The Alameda County Justice Restoration Project (ACJRP) will focus on reducing the risk of recidivism for adults aged 18-34, with one or more prior low-level felony offenses on record, who experience a new conviction. This population historically faces a 70% recidivism rate within three years.
With ACJRP, participants are offered a plea bargain and granted Deferred Entry of Judgement (DEOJ), which means that they avoid jail time by participating in the program, and no judgement will appear on their record if they successfully complete the program.
Alameda County provides a broad range of services for individuals on probation, but participation in those services has been limited. ACJRP’s service provider, La Familia Counseling Services, will address these shortcomings through a program model focused on providing individualized, peer-based coaching in order to dramatically improve “uptake” of existing services that support behavioral health, physical health, employment, housing, and other essential life domains, and thereby reduce recidivism. Peer coaches are professionally trained mentors with similar lived experiences, either directly or through a family member, and have successfully reintegrated into the community.

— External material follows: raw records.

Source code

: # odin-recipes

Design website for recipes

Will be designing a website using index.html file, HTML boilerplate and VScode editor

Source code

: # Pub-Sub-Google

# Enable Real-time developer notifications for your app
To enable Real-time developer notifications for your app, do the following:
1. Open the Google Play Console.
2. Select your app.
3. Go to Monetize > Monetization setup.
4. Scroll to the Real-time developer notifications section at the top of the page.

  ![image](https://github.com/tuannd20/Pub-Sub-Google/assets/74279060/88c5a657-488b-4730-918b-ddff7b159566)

La Familia will work with each participant for up to 18 months, connecting via phone or in person at least two times per week initially and gradually stepping down upon successful progress. They expect to serve 150 participants through the program.
The outcome metric for this project is avoided recidivism, where recidivism is defined as “any arrest in the State of California of any new felony or misdemeanor” within each participant’s 24-month observation period. This will be determined through use of a randomized control trial.
The independent evaluator will measure and compare the rate of recidivism in the participant and control groups. A maximum of $1.37 million is available for earned outcomes payments.
The Pay for Success Fund’s financing is joined by support for the project from the California Board of State and Community Corrections, the White House Office of Innovation, the James Irvine Foundation and NFF. Third Sector is providing project management and Building Opportunities for Self Sufficiency is the fiscal manager. WestEd, a nonprofit, nonpartisan research, evaluation, and services organization, is the evaluator for the project.